Complete the following:
#1 Answer from the Central Valley Project passage:
(a) What share of CVP water did the 1992 law allocate to fisheries and wildlife habitat?
(b) On average, what percentage of its contracted water allocation has the Westlands Water District received since 1993?
(c) Under California water law, which water rights are the firmest?
#2 Copy the Central Valley Project passage, beginning at the words "I do not have" and stopping after "it had developed.", and swap "salmon" for "steelhead".
#3 Write the next part of the Central Valley Project passage, picking up after its final sentence.

California has an enormous federal water project called the Central Valley Project (CVP) that transports Northern California water south. As conceived and built, the CVP allocated 85% of its water to agriculture and 15% to urban uses. That held true until the passage of the Central Valley Project Improvement Act of 1992 authored by U.S. Rep. George Miller and Sen. Bill Bradley (presidential candidate in 2000). That law addressed the environmental damage caused by the CVP diversions of the Trinity and Sacramento river flows from their natural river channels primarily to farms by allocating 11% of CVP water to fisheries and wildlife habitat. The 11% of CVP water was taken from agriculture, with virtually no effect on the Firebaugh area and western Sacramento Valley agricultural water users but a huge impact on western San Joaquin Valley farms.
From 1968 until 1992, the Westlands Water District in western Fresno County received 100% of its federal water allocation, with the exception of three severe drought years. From 1993 to the present, the Westlands Water District has received an average of 68% of its contracted water allocation. This year, its allocation has dropped to 10%, amounting to 2.2 inches of water.
I do not have a quarrel with salmon and other wildlife getting back some of the water nature once gave them. I do not believe humans can survive without sharing water with other species. My complaint is how it was determined which agricultural water users would bear the environmental burden. That "decision" was left to California water law, which holds that the oldest water rights are the firmest. The rationale has been that if a water district or municipality constructed a dam and canals, its investment would be safeguarded against some other entity claiming the water it had developed.

Raw data:
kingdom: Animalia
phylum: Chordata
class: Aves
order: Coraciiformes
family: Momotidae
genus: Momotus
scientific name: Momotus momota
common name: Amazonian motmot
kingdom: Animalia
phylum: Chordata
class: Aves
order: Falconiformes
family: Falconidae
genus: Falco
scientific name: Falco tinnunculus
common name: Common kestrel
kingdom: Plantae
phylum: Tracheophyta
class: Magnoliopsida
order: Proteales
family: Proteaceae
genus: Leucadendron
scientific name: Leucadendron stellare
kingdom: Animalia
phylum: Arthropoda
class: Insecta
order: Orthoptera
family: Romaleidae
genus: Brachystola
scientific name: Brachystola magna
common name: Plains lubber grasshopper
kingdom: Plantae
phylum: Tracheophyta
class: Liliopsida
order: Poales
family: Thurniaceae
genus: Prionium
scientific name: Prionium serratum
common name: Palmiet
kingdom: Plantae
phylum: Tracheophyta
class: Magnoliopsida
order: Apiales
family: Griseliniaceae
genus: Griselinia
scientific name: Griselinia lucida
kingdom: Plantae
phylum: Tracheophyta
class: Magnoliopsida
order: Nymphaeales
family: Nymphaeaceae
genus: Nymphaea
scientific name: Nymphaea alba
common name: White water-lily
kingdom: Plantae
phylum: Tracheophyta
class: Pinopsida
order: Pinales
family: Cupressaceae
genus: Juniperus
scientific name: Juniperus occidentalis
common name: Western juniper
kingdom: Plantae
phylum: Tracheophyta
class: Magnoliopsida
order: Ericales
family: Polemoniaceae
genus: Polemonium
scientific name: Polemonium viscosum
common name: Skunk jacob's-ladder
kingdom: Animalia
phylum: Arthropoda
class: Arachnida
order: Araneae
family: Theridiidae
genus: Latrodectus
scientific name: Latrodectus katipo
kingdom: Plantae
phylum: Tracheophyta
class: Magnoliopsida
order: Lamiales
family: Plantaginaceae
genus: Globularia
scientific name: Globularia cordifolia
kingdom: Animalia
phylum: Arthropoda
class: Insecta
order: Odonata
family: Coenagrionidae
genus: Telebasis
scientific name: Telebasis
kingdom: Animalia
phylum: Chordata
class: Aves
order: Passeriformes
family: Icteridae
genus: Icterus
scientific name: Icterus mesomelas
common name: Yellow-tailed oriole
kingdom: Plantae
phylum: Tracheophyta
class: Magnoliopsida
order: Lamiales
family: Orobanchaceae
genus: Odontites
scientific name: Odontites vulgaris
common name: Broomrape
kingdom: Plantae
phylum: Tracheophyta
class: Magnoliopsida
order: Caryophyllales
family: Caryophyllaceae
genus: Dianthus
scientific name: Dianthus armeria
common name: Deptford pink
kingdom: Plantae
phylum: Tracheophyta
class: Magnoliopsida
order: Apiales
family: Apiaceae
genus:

Expected results:
#1
(a) 11%
(b) 68%
(c) The oldest water rights

#2
I do not have a quarrel with steelhead and other wildlife getting back some of the water nature once gave them. I do not believe humans can survive without sharing water with other species. My complaint is how it was determined which agricultural water users would bear the environmental burden. That "decision" was left to California water law, which holds that the oldest water rights are the firmest. The rationale has been that if a water district or municipality constructed a dam and canals, its investment would be safeguarded against some other entity claiming the water it had developed.

#3
The most reliable water rights in California are those established before 1914. People who owned land next to rivers were entitled to river water for their homesteads and small farms. Those rights are called riparian water rights. Other people devised ways to convey river water in canals or aqueducts to their distant farms or cities. These are called appropriative water rights.
Appropriative water rights seekers became increasingly bold and clever. In the late 1800s, Henry Miller and Charles Lux acquired enough appropriative water rights to irrigate 750,000 acres of dry plains in the San Joaquin Valley. In 1913, the City of Los Angeles appropriated water from the Owens Valley on the eastern slope of the Sierra Nevada Mountains to supply its growing urban population. In the same year, the City of San Francisco appropriated water from the Tuolumne River in Yosemite.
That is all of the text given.